Predicate Transfer for Distributed Joins

Joins are not always on the same attribute, like the running example of 3-table join $R(A, B) \bowtie S(B, C) \bowtie T(C)$, where the local bitwise-AND operations are not enough.

Predicate Transfer extends the Bloom-filter-powered approximate semi-joins to different attributes across multiple tables. For example, when we consider a left-to-right pass $S := S \tilde{\ltimes} R$, $T := T \tilde{\ltimes} S$ (and assume no false positive).

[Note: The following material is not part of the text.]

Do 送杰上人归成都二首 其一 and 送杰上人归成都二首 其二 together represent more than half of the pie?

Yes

A Bloom filter on $R(B)$ is shipped behind the scene to $S(B, C)$ to filter out $(3, 4)$ and another Bloom filter on the pruned $S(C)$ to $T(C)$ to filter out $(5)$.

R(A, B)
11
21
32
45
S(B, C)
13
12
23
3 4
T(C)
3
5

Another right-to-left pass $S := S \tilde{\ltimes} T$ and $R := R \tilde{\ltimes} S$ further filters out $(1, 2)$ from $S(B, C)$ and $(4, 5)$ from $R(A, B)$.

R(A, B)
11
21
32
4 5
S(B, C)
13
1 2
23
3 4
T(C)
3
5

During a pass, each table (node) receives an incoming filter on a join attribute (it has in common with the previous table) to filter out its redundant tuples and generates an outgoing filter on a potentially different join attribute (it has in common with the next table).

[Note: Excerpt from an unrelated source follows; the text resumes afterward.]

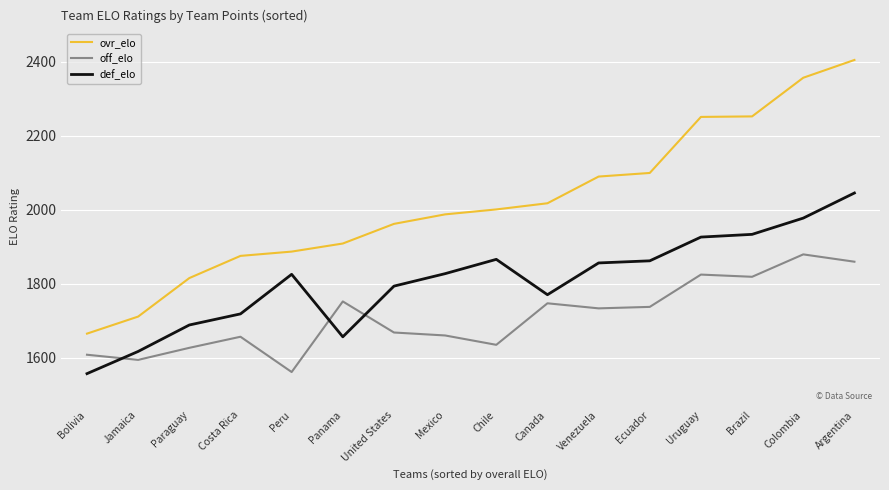

At which label does ovr_elo first exceed 2001?

Chile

In the distributed database below, two partions $R1$ and $R2$ of $R(A, B)$ are stored on node $1$ and $2$ respectively. So are those of $S(B, C)$.

node 1
R1(A, B) S1(B, C)
11 13
21 12
$BF_{R1}$$BF_{S1}$
node 2
R2(A, B) S2(B, C)
32 23
42 34
$BF_{R2}$$BF_{S2}$

Accelerated Predicate Transfer presents a group of heuristics to balance the workload by shipping the Bloom filters and the partioned tables across the network.

For example, if we ship $BF_{R1}$ to node 2 and $BF_{R2}$ to node 1, the Bloom filter of $R(A, B)$ can be reconstructed locally at either node by bitwise-OR operations, $BF_R = BF_{R1} | BF_{R2}$. This reconstructed filter facilitates the execution of $S \tilde{\ltimes} R$ as $(S1 \tilde{\ltimes} BF_R) \cup (S2 \tilde{\ltimes} BF_R)$.

Some unnecessary Predicate Transfer operations are pruned if they involve probing a foreign key against a prime key, which guarantees NOT to filter out anything.

In what order to perform those semi-joins?

As this question remains widely open, we repurpose the classic Maximum Cardinality Search (MCS) algorithm for building a shallowest (join) tree that branches wide.

SELECT ...
FROM keyword AS k,
     movie_info AS mi,
     movie_keyword AS mk,
     title AS t
WHERE ...
  AND t.id = mi.movie_id
  AND t.id = mk.movie_id
  AND mk.movie_id = mi.movie_id
  AND k.id = mk.keyword_id;

For example, given the query of Join Order Benchmark 3a above, we get the join tree below.

Now we are trying to understand how much this shallow and wide tree benefits the (approximate) semi-joins / predicate transfer, the parallelism and reduces the network cost of shipping filters/tables around, if any.